*Text under study:*

Metagenomics coupled with thermodynamic analysis revealed a potential way to improve the nitrogen removal efficiency of the aerobic methane oxidation coupled to denitrification process under the hypoxic condition

Abstract

Aerobic methane (CH₄) oxidation coupled to denitrification (AME-D) is a promising wastewater treatment process for CH₄ utilization and nitrogen removal. However, it is unclear which CH₄-derived carbons are suitable for the AME-D process and how these organics are metabolized. In this study, metagenomics coupled with a thermodynamic model were used to explore the microorganisms and their metabolic mechanisms in an AME-D membrane biofilm reactor (MBfR) with high nitrogen removal efficiency. Results revealed that the aerobic methanotrophs of Methylomonas with the CH₄-based fermentation potential were highly enriched and played an important role in CH₄ conversion in the MBfR. Bacteria of Xanthomonadaceae, Methylophilaceae, Bacteroidetes, Rhodocyclaceae, Hyphomicrobium were the main denitrifiers. C1 compounds (methanol, formaldehyde and formate) and CH₄-based fermentation products are promising cross-feeding intermediates of the AME-D. Specially, by means of integrating the CH₄-based fermentation with denitrification, the minimum amount of CH₄ required to remove per mole of nitrate can be further reduced to 1.25 mol-CH₄ mol^-1-NO₃^-, even lower than that of methanol. Compared to the choice to secrete methanol, type I aerobic methanotrophs require a 15 % reduction in the amount of oxygen required to secrete fermentation metabolites, but a 72 % increase in the amount of CH₄-C released. Based on this trade-off, optimizing oxygen supply strategies will help to construct engineered microbiomes focused on aerobic methanotrophs with CH₄-based fermentation potential. This study gives an insight into C and N conversions in the AME-D process and highlights the role of CH₄-based fermentation in improving the nitrogen removal efficiency of the AME-D process.

Keywords: Aerobic methanotroph; Denitrifier; Membrane biofilm reactor; Microbial mechanism.

*Required work:* According to the abstract on methane oxidation coupled to denitrification, which genus of aerobic methanotrophs was highly enriched in the membrane biofilm reactor? The lines have no part in what is asked about the abstract.

*Data segment:*

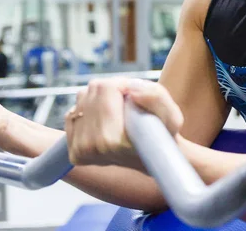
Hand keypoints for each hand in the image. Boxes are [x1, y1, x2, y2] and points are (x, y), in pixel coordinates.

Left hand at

*Output of the exercise:* Methylomonas